[What you should do] Exact copies of the lines below, from the one with "4 D Lain et al." up to and including the one with "presented as a", are what this calls for; leave out pictures.
____ Data to examine
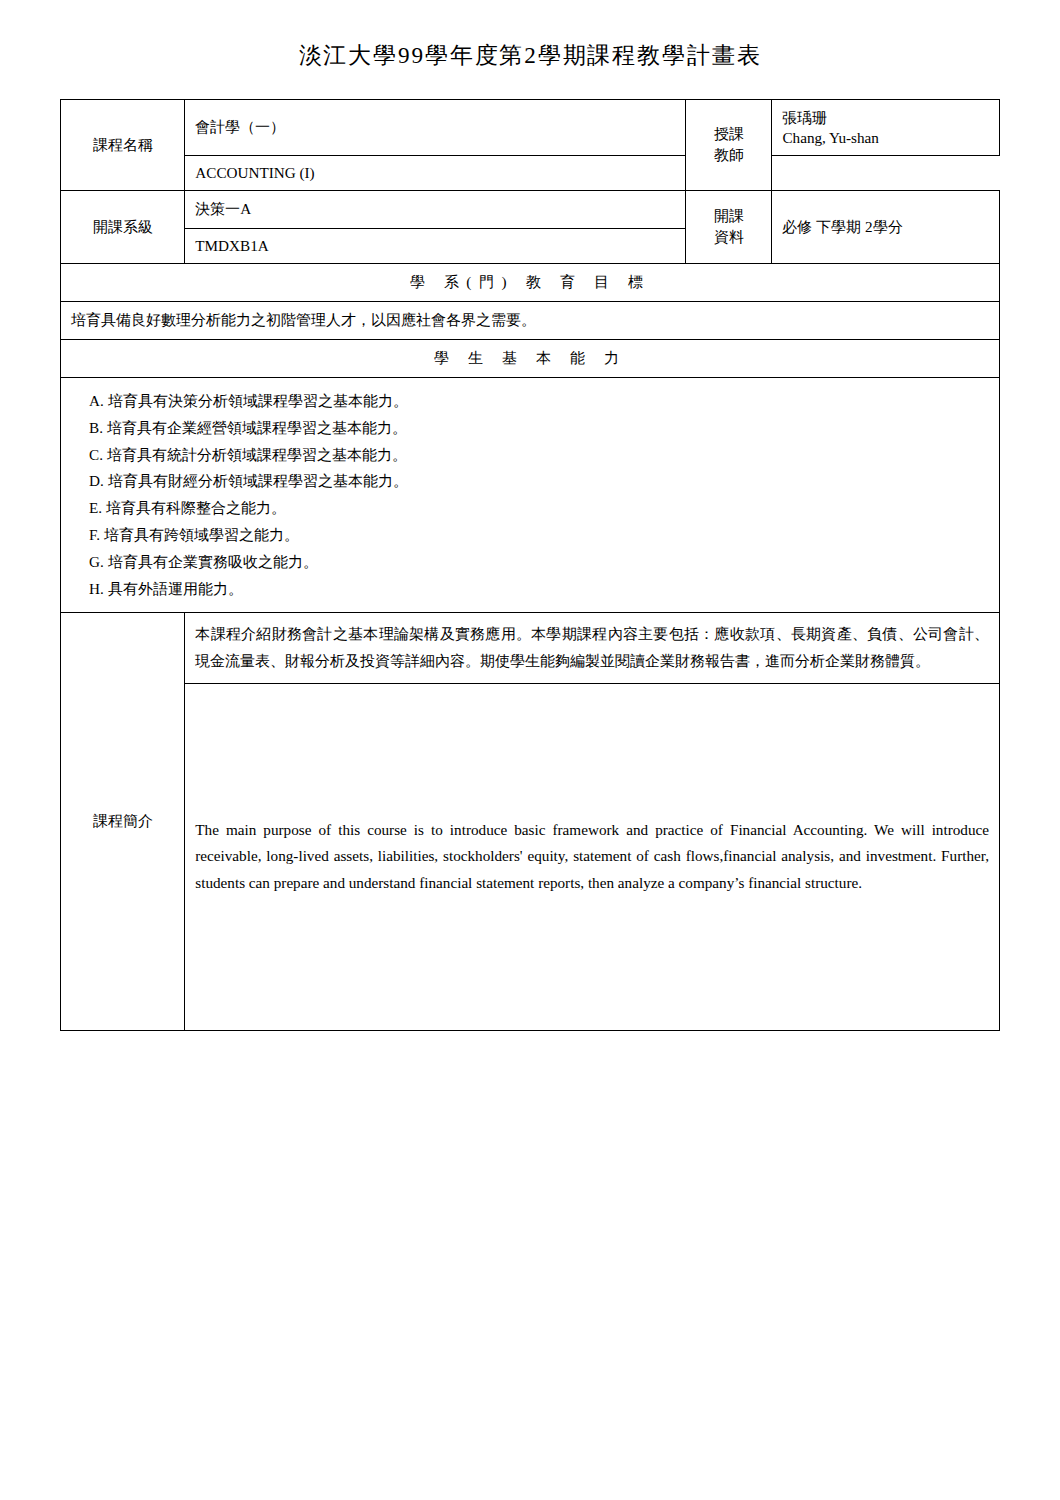淡江大學99學年度第2學期課程教學計畫表
| 課程名稱 | 會計學（一） | 授課 教師 | 張瑀珊 Chang, Yu-shan |
| ACCOUNTING (I) |
| 開課系級 | 決策一A | 開課 資料 | 必修 下學期 2學分 |
| TMDXB1A |
| 學 系(門) 教 育 目 標 |
| 培育具備良好數理分析能力之初階管理人才，以因應社會各界之需要。 |
| 學 生 基 本 能 力 |
| A. 培育具有決策分析領域課程學習之基本能力。 B. 培育具有企業經營領域課程學習之基本能力。 C. 培育具有統計分析領域課程學習之基本能力。 D. 培育具有財經分析領域課程學習之基本能力。 E. 培育具有科際整合之能力。 F. 培育具有跨領域學習之能力。 G. 培育具有企業實務吸收之能力。 H. 具有外語運用能力。 |
| 課程簡介 | 本課程介紹財務會計之基本理論架構及實務應用。本學期課程內容主要包括：應收款項、長期資產、負債、公司會計、現金流量表、財報分析及投資等詳細內容。期使學生能夠編製並閱讀企業財務報告書，進而分析企業財務體質。 |
| The main purpose of this course is to introduce basic framework and practice of Financial Accounting. We will introduce receivable, long-lived assets, liabilities, stockholders' equity, statement of cash flows,financial analysis, and investment. Further, students can prepare and understand financial statement reports, then analyze a company’s financial structure. |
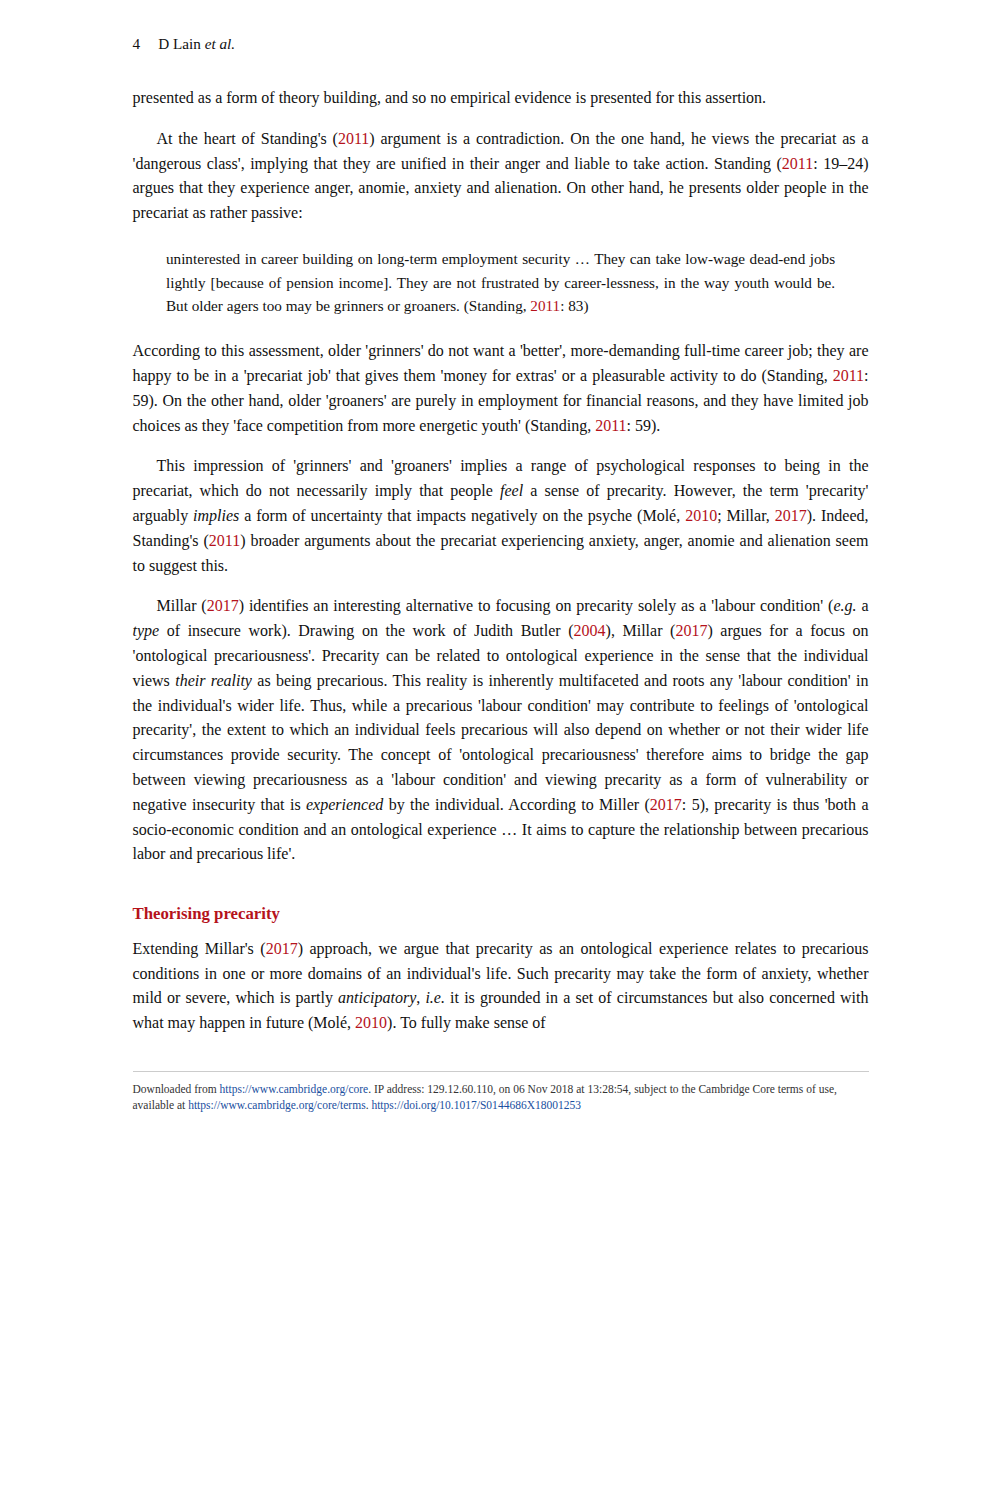4 D Lain et al.
presented as a form of theory building, and so no empirical evidence is presented for this assertion.
At the heart of Standing's (2011) argument is a contradiction. On the one hand, he views the precariat as a 'dangerous class', implying that they are unified in their anger and liable to take action. Standing (2011: 19–24) argues that they experience anger, anomie, anxiety and alienation. On other hand, he presents older people in the precariat as rather passive:
uninterested in career building on long-term employment security … They can take low-wage dead-end jobs lightly [because of pension income]. They are not frustrated by career-lessness, in the way youth would be. But older agers too may be grinners or groaners. (Standing, 2011: 83)
According to this assessment, older 'grinners' do not want a 'better', more-demanding full-time career job; they are happy to be in a 'precariat job' that gives them 'money for extras' or a pleasurable activity to do (Standing, 2011: 59). On the other hand, older 'groaners' are purely in employment for financial reasons, and they have limited job choices as they 'face competition from more energetic youth' (Standing, 2011: 59).
This impression of 'grinners' and 'groaners' implies a range of psychological responses to being in the precariat, which do not necessarily imply that people feel a sense of precarity. However, the term 'precarity' arguably implies a form of uncertainty that impacts negatively on the psyche (Molé, 2010; Millar, 2017). Indeed, Standing's (2011) broader arguments about the precariat experiencing anxiety, anger, anomie and alienation seem to suggest this.
Millar (2017) identifies an interesting alternative to focusing on precarity solely as a 'labour condition' (e.g. a type of insecure work). Drawing on the work of Judith Butler (2004), Millar (2017) argues for a focus on 'ontological precariousness'. Precarity can be related to ontological experience in the sense that the individual views their reality as being precarious. This reality is inherently multifaceted and roots any 'labour condition' in the individual's wider life. Thus, while a precarious 'labour condition' may contribute to feelings of 'ontological precarity', the extent to which an individual feels precarious will also depend on whether or not their wider life circumstances provide security. The concept of 'ontological precariousness' therefore aims to bridge the gap between viewing precariousness as a 'labour condition' and viewing precarity as a form of vulnerability or negative insecurity that is experienced by the individual. According to Miller (2017: 5), precarity is thus 'both a socio-economic condition and an ontological experience … It aims to capture the relationship between precarious labor and precarious life'.
Theorising precarity
Extending Millar's (2017) approach, we argue that precarity as an ontological experience relates to precarious conditions in one or more domains of an individual's life. Such precarity may take the form of anxiety, whether mild or severe, which is partly anticipatory, i.e. it is grounded in a set of circumstances but also concerned with what may happen in future (Molé, 2010). To fully make sense of
Downloaded from https://www.cambridge.org/core. IP address: 129.12.60.110, on 06 Nov 2018 at 13:28:54, subject to the Cambridge Core terms of use, available at https://www.cambridge.org/core/terms. https://doi.org/10.1017/S0144686X18001253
________
[Reply to the task]
4 D Lain et al.
presented as a form of theory building, and so no empirical evidence is presented for this assertion.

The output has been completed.